> **What you should do**: Every line below that includes "center" counts toward the total. Report that total alone.

> **Data**:
++++++++
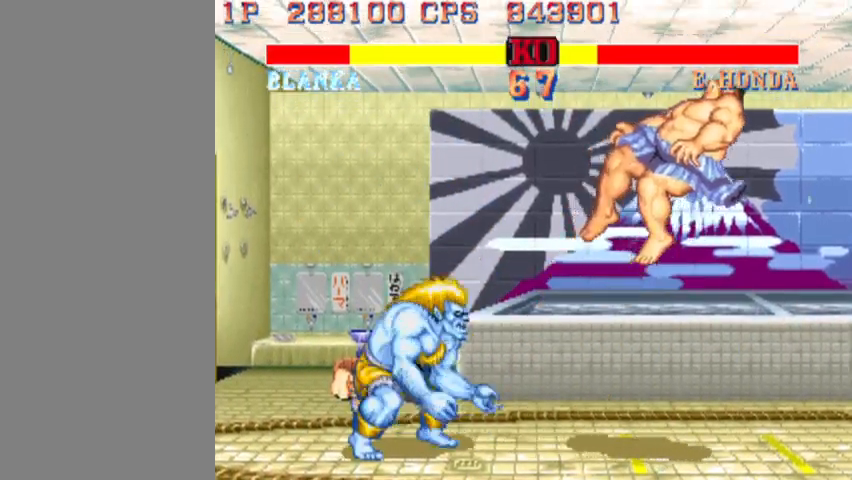
{"buttons": ["R2"], "left_stick": "center", "events": [[100, "left_stick", "center"], [500, "R2", "down"]]}
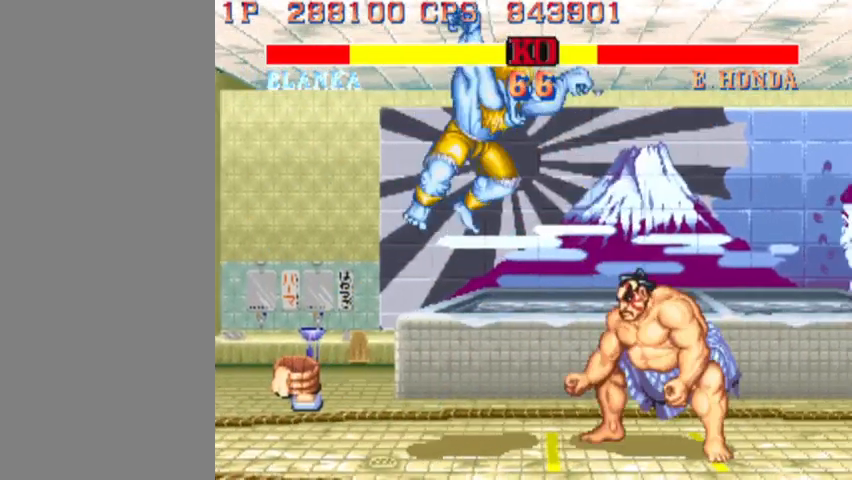
{"buttons": [], "left_stick": "up", "events": [[67, "R2", "up"], [333, "left_stick", "up"]]}
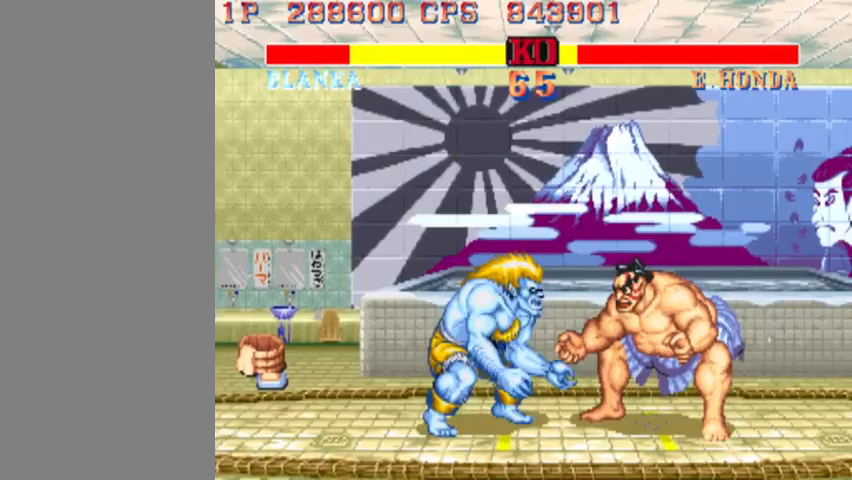
{"buttons": ["R2"], "left_stick": "center", "events": [[100, "left_stick", "center"], [467, "R2", "down"]]}
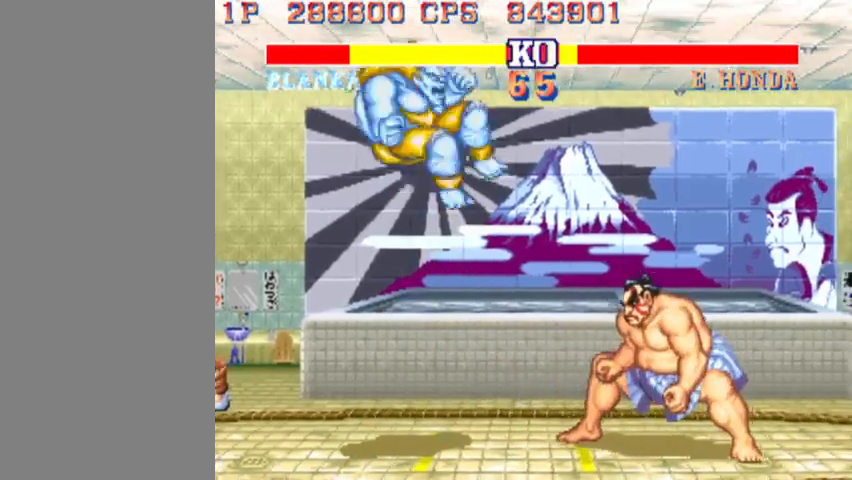
{"buttons": [], "left_stick": "up", "events": [[100, "R2", "up"], [433, "left_stick", "up"]]}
++++++++
> **Solution to this problem**: 2